Balboa lay below, a conduit for cars traveling from the locks and the little towns upcanal to Panama City. I tried to imagine the setting in 1907, before Balboa was built, when the landscape architect Frederick Law Olmsted Jr., son of the creator of New York's Central Park, and sculptor Daniel Chester French were sent down by the national Commission of Fine Arts to suggest how the canal and its environs might be made more picturesque. "'The Canal," they wrote in their subsequent report, "like the Pyramids or some imposing object in natural scenery, is impressive from its scale and simplicity and directness. One feels that anything done merely for the purpose of beautifying it would not only fail to accomplish that purpose, but would be an impertinence."
     Impertinent or not, Balboa had to be built nearby to accommodate administrators and workers, and it required landscaping as well as houses, offices, schools, and so on. Goethals wanted "a town that shall be a credit to the nation and a place of comfort for those who inhabit it." He wanted, more precisely, a 150-acre town site to support 130 buildings, a layout of streets, walkways, sewers, and water lines, and everything landscaped.
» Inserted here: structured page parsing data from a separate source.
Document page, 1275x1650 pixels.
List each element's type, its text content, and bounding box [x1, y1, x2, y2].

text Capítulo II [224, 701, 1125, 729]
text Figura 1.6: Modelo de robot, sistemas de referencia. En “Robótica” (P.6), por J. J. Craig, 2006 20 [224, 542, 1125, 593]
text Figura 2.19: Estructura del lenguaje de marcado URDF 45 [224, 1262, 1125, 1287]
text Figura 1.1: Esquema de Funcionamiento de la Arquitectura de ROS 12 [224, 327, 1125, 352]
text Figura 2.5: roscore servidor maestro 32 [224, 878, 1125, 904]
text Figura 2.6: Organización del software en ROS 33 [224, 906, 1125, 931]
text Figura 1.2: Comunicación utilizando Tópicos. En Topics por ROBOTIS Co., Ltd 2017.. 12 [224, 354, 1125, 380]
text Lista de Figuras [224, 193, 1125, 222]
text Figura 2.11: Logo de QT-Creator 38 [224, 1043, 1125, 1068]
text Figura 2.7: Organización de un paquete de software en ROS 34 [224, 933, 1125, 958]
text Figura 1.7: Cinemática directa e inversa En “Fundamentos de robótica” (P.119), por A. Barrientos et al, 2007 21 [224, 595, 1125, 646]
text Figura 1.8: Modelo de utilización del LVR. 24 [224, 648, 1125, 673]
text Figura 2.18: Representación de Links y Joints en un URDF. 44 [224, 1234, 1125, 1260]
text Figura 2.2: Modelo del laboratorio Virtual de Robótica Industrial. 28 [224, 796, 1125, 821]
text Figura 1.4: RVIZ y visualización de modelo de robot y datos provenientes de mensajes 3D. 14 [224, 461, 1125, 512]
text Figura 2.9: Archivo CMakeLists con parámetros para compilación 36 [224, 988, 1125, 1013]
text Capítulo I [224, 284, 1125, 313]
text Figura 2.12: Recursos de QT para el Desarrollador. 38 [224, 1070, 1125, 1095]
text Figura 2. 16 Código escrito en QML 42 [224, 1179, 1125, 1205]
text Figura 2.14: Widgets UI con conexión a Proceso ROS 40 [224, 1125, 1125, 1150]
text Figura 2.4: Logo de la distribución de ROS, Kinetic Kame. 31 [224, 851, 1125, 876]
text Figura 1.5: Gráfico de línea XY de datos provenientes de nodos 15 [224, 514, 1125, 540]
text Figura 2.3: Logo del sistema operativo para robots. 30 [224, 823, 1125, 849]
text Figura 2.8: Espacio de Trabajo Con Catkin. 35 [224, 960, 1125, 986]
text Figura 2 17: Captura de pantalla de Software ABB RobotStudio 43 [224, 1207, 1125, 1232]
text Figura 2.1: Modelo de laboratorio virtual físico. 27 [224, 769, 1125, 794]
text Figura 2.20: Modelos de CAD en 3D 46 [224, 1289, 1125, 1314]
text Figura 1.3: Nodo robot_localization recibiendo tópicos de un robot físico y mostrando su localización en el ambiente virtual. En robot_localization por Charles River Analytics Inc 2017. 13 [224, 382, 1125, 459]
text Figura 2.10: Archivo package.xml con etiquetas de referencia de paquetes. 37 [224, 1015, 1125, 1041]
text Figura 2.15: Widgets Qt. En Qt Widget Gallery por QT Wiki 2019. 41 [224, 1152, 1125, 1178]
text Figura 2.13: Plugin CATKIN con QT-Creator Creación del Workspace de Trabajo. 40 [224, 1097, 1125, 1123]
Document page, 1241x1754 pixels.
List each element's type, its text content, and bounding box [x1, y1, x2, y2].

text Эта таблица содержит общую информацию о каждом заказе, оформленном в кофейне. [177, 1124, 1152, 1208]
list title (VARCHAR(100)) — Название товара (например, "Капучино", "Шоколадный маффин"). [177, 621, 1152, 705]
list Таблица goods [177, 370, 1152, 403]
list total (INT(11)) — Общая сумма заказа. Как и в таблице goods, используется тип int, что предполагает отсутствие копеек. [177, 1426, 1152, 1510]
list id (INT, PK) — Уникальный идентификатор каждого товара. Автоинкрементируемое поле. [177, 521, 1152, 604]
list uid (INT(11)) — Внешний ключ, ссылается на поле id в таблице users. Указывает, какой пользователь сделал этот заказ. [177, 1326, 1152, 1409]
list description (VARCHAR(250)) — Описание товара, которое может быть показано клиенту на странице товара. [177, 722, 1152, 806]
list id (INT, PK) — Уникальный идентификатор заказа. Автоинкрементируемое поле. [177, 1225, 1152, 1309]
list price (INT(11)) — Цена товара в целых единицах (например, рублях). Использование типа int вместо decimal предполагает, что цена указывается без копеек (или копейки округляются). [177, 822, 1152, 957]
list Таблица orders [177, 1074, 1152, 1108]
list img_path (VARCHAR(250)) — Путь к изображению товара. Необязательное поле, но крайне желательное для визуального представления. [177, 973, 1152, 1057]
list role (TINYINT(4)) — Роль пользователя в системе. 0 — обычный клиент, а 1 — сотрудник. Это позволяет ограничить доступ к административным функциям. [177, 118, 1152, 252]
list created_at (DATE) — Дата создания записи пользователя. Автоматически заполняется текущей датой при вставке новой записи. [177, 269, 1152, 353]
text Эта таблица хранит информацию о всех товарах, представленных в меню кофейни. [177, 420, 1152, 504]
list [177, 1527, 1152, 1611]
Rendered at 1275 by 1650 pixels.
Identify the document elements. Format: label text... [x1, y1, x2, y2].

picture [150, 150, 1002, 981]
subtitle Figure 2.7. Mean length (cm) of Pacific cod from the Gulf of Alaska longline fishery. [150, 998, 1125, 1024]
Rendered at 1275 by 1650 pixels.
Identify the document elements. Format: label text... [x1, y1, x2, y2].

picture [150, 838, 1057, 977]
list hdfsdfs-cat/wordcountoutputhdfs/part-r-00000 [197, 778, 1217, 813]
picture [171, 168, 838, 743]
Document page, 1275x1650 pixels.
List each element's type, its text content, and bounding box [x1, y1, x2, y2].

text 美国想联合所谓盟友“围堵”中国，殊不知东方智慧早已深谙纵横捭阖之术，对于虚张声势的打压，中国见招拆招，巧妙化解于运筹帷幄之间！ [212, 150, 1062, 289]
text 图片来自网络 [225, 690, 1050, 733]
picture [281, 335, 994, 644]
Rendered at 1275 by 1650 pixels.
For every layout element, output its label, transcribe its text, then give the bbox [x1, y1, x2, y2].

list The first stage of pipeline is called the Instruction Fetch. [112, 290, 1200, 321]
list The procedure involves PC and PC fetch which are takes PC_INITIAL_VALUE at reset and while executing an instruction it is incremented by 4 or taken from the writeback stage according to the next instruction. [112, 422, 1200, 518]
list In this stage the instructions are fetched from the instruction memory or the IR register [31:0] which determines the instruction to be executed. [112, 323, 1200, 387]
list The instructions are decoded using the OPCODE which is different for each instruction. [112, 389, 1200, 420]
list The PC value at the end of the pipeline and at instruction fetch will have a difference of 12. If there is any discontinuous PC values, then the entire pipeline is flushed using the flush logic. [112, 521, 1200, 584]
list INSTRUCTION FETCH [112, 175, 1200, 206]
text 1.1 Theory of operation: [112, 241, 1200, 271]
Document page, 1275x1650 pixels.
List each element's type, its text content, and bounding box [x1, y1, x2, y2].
     By this time, the Administration Building was already rising on an artificial mound at the base of Ancon Hill; it would soon take shape as an Italian Renaissance complex with a covered central entrance, dominating everything on the plain below. It still does-including even McDonald's. But the young man who in 1913 finally took the job of laying out the town, William Lyman Phillips, was determined to make the rest of Balboa appealing on a more human scale.
     Exactly 108 steps below the Administration Building is the garish fountain dedicated to Goethals, a monolith in white marble. More impressive are the corutu trees on either side, 40 feet in circumference, with vast green canopies, and the prado beyond, the formal approach to the administrative hill that Phillips, who had been a student of Olmsted Jr.'s at Harvard, designed. Royal palms line the prado. Phillips didn't care for these "feather-duster trees," but Goethals did, and so they are seen everywhere in Balboa. The buildings shaded by them are uniform, with raised porches and the ubiquitous red tile roofs.
     Phillips accommodated the town to its natural setting, in sharp contrast to the faux palace above it. His enlightened town plan, with winding streets and bountiful landscaping, avoided of whenever possible the linear regimentation dear to the military; rendering Balboa a more relaxed environment.
     Goethals offered little support to the young, inspired landscape architect; finally Phillips departed Panama in disgust, neither his plans nor the effects of his ambitious landscaping fully realized. Another landscape architect, one of several brought in to finish up Balboa, remarked of Phillips, "I don't know who he was, but he was a master." Phillips also "may have been the only man on the isthmus who understood the importance of making a visually harmonious tropical town which would reflect the rhythm and style of life in Central America," according to his biographer, Faith Reyher Jackson, writing in Pioneer of Tropical Landscape Architecture. The Panamanian architect and historian Samuel Gutierrez told me that "gardens were kept as an integral part of the houses, and the houses were so well suited to the tropics." I found the community to be like a North American suburb, the winding streets set about with small houses and large ones of a similar design, linked by the profusion of plants and by a common, if vague, sense of purpose.
     The open foyer of the old U.S. Post Office next to the plaza, also designed by Phillips, suggested a precursor of the mini-mall.